- **The problem**:
Among the entries below, how many lines hold "dele"? Only the number is wanted.
**** Provided data
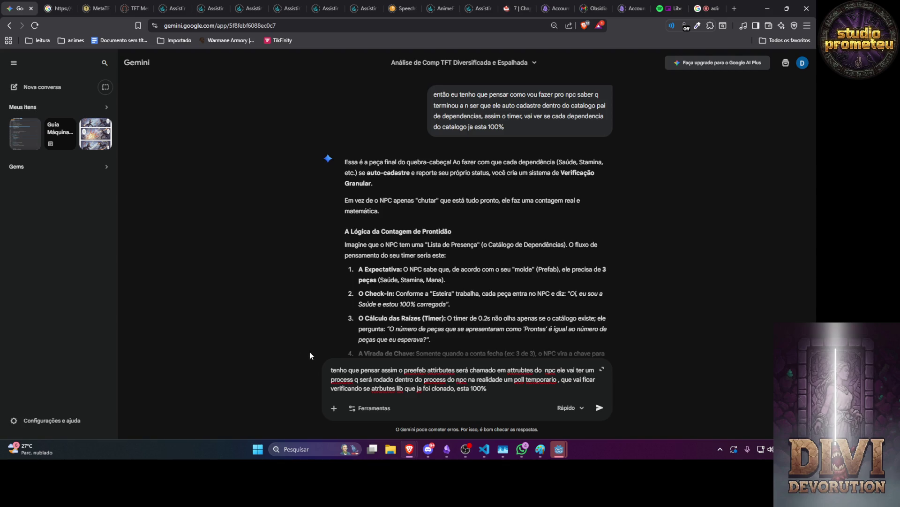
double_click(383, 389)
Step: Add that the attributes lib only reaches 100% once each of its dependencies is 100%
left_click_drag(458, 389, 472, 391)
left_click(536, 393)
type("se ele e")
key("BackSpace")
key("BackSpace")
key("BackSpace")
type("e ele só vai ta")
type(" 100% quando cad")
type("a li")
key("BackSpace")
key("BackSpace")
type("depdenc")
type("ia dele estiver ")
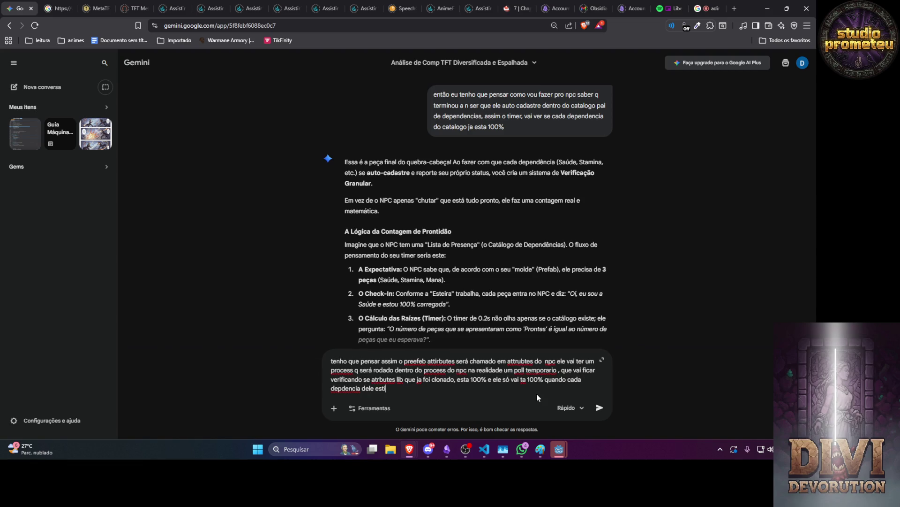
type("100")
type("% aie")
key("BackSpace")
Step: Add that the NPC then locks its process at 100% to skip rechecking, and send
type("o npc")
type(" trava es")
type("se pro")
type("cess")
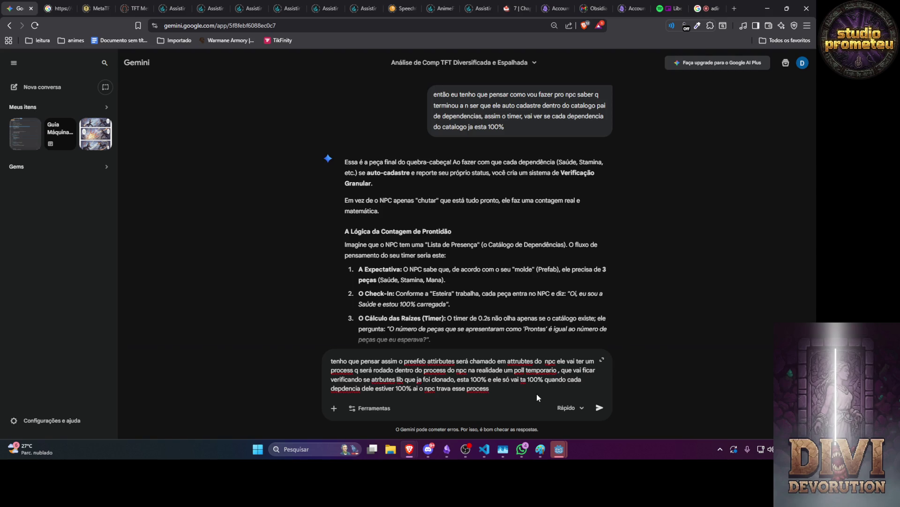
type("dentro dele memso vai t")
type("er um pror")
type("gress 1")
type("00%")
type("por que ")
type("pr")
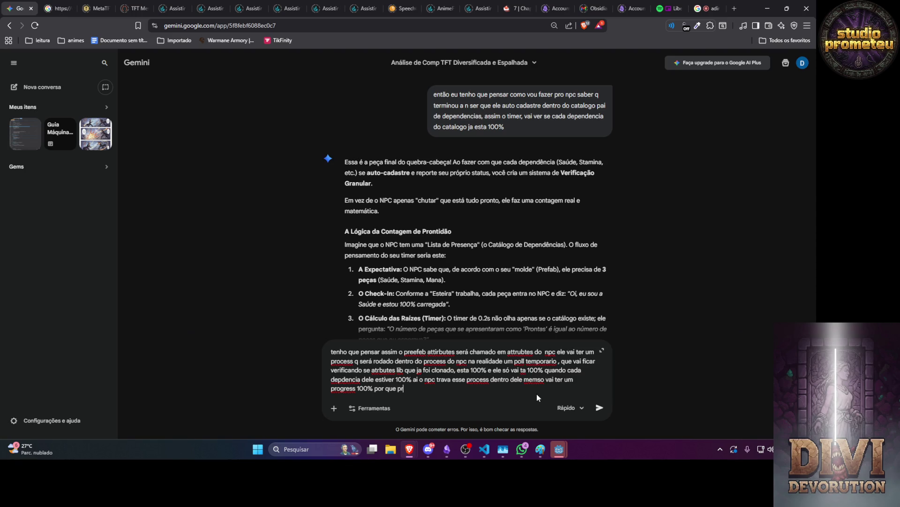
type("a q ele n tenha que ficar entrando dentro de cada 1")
********
- **Answer for this exercise**:
2